Anyhow, I learn later that Blue Johnston gives me a commendation in my pass, which again is something he’s never done before. But, of course, he doesn’t say anything to me. Except when we leave the course, he comes up and shakes my hand, ‘You done good, Private Maloney. Good luck, son,’ is all he said.
When I got back to the battalion, maybe because of what Blue Johnston had said in my report, I’m sent to a Junior NCO course. Again it’s a bit on the quick side, I should have had another year in the army before that happened. Next thing I know, I’m a lance corporal and because the corporal section commander on our platoon goes down with malaria and there are no senior soldiers in our platoon, one of whom would automatically have got the job, it’s given to me.
After I get back from Blue Johnston’s training camp, the battalion does the best part of a year on the Thai border chasing the die-hards in Ching Peng’s army. I suppose all this training and endless tracking and setting ambushes for these few ever-elusive terrorists is a bit boring, but it’s important, because it means I’ll know what I’m doing when I eventually get to Vietnam.
The battalion is sent home from Malaya in August 1963 and when we get back I’m sent on the Senior NCO course. After that I’m promoted to sergeant and posted as an instructor to the Battle Wing of the Infantry Centre at Ingleburn again and now I’m one of those bastards who made my life a misery when I joined up, I’m a Corps Training Instructor.
I’m the first to admit, it’s not me that’s made such rapid progress in the army, it’s what Tommy taught me. If it hadn’t been for him teaching me everything as a kid, I reckon I’d just be your ave
rage army shit-kicker and would have stayed a private all my life.
At the end of 1964, they tell me to pack my kit, I’m off overseas again, going to Vietnam where I’m posted to the Australian Army Training Team Vietnam, shortened to AATT or just ‘the Team’.
It’s a Qantas flight to Singapore and overnight at Nec Soon barracks, then on a Pan Am flight to Saigon. All of this is done in civilian dress as our presence in Vietnam is hush-hush. It’s impossible to pack an Australian slouch hat for fear it will get out of shape. (In fact, it is forbidden in this man’s army.) I can’t help wondering what the people at Singapore airport must have thought about a civilian carry ing an army hat, sporting an army haircut and carrying a civilian suitcase, lining up to fly to Vietnam. It wouldn’t have taken a master spy to figure it out.
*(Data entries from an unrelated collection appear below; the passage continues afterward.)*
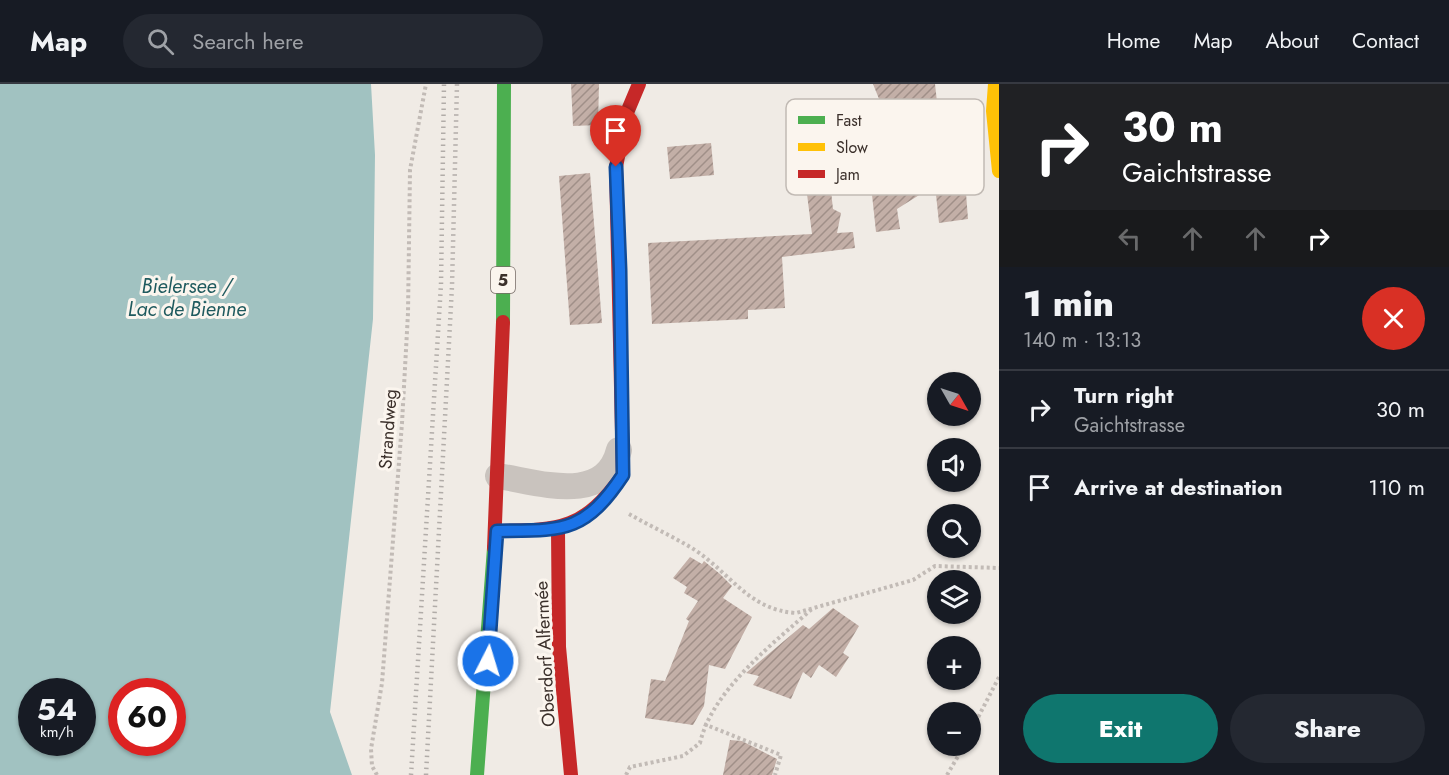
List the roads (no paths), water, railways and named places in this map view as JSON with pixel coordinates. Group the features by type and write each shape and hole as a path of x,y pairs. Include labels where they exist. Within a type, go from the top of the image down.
{"street":[{"name":"5","path":"477,775 497,531 505,200 504,84"},
{"path":"497,531 558,530 584,519 613,491 623,475 616,167 627,115 639,84"},
{"path":"995,84 993,111 999,171"},
{"path":"498,476 560,488 581,486 602,477 616,460 623,432"},
{"name":"Oberdorf Alfermée","path":"558,530 559,647 571,775"}],"water":[{"name":"Bielersee / Lac de Bienne","path":"0,84 371,84 375,155 373,319 330,712 352,775 0,775"}],"railway":[{"path":"411,775 441,284 444,84"},
{"path":"426,775 452,286 457,84"}]}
Half an hour out of Saigon I do as required and go into the toilet to change into my uniform. I’ve left my run too late and I’m just about ready when I’m knocked arse over tit in the toilet as the Pan Am jet makes a steep spiralling descent over Tan Son Nhut airfield, so as to be less exposed to any enemy fire aimed at it from the nearby swamplands. Back in my seat, I see the sun reflecting off the rice paddies that seem to stretch out forever from the airfield.
As we taxi in, I get a whiff of what the Yanks mean by war and I can’t help wondering, even in a guerilla war, how an enemy with almost no resources will be able to stand up to this lot. We pass planes parked seemingly everywhere, Phantom jets, Caribou and Hercules C130 Transports, helicopters, dozens and dozens in clusters and, in the distance, the huge, lumbering B52 bombers that carry racks of 1000-pound bombs. Then I see one of them trundling along a runway and I think of a pelican back home. Pelicans don’t look like they can fly, they almost can’t walk, each step in slow motion and they really seem to battle to get into the air, but once airborne they are one of the mightiest fliers of them all, graceful and beautiful to behold in flight. The B52 miraculously rises into the air, so slowly I think it must fall out of the sky any moment, but it doesn’t, and like a pelican, once up, it appears to fly effortlessly.